## EXERCISE AIM
If a line in the entries below includes the string "contacts", copy it out.

## PROVIDED RECORDS
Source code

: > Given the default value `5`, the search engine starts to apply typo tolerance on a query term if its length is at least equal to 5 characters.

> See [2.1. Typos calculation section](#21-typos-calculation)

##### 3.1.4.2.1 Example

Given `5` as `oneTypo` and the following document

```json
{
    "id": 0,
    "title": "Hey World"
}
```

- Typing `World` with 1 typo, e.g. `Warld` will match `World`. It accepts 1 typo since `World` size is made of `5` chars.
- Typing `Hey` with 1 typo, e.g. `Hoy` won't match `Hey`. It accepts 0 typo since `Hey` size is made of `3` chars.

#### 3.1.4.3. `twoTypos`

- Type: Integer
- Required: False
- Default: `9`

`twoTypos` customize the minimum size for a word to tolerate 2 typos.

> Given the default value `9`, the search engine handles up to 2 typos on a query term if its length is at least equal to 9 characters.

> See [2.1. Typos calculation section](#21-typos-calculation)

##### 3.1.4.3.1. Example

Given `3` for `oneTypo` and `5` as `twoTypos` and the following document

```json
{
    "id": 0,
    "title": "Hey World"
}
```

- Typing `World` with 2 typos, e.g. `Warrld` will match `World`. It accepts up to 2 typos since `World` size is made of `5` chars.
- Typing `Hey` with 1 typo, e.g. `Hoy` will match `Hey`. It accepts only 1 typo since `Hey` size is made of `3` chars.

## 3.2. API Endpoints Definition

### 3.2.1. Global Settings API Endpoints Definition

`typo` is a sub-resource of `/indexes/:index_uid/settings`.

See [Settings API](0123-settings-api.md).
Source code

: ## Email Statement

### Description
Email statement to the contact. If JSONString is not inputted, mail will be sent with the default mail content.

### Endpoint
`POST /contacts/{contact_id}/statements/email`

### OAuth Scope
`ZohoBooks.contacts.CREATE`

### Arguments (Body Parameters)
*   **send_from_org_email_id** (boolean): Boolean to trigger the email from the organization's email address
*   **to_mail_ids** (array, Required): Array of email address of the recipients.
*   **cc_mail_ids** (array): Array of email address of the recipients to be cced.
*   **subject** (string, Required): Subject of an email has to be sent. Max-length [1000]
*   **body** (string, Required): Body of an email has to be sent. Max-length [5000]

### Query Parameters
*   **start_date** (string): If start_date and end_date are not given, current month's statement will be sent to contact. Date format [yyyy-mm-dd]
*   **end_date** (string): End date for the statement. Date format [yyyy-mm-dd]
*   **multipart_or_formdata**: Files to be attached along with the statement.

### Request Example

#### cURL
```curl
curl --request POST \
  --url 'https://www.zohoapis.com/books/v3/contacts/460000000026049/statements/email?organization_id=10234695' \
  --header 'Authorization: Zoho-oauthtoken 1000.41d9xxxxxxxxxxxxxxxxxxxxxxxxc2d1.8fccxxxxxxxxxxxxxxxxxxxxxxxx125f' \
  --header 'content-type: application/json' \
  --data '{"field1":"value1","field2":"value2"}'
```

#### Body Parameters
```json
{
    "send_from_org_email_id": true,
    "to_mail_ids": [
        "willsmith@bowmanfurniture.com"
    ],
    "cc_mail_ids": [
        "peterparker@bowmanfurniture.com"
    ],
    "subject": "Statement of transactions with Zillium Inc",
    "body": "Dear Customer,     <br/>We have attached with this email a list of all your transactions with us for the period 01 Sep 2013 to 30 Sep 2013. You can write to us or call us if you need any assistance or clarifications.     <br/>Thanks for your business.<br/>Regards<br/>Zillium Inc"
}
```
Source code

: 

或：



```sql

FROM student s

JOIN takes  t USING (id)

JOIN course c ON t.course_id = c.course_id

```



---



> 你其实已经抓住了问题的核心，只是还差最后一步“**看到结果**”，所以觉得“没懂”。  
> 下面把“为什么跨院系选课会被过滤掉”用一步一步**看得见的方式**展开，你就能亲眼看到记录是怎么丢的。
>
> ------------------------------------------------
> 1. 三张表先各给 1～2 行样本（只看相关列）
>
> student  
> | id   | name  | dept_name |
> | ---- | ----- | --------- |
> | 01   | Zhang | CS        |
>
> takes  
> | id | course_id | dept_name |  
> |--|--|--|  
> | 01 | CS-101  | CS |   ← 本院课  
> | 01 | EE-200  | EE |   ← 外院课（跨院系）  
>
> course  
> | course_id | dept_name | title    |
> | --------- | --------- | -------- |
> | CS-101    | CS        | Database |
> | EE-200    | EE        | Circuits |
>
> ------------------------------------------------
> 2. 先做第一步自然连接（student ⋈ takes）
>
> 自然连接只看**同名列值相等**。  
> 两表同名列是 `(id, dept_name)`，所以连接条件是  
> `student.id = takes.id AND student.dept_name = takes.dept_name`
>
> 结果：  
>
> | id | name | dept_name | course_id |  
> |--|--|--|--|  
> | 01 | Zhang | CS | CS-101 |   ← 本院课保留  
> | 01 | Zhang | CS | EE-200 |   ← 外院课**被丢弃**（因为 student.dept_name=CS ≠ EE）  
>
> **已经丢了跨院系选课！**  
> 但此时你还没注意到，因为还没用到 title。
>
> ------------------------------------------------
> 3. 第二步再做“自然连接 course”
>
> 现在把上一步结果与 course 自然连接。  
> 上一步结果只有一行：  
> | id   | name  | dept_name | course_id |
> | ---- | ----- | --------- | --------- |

## RESPONSE
`POST /contacts/{contact_id}/statements/email`
`ZohoBooks.contacts.CREATE`
  --url 'https://www.zohoapis.com/books/v3/contacts/460000000026049/statements/email?organization_id=10234695' \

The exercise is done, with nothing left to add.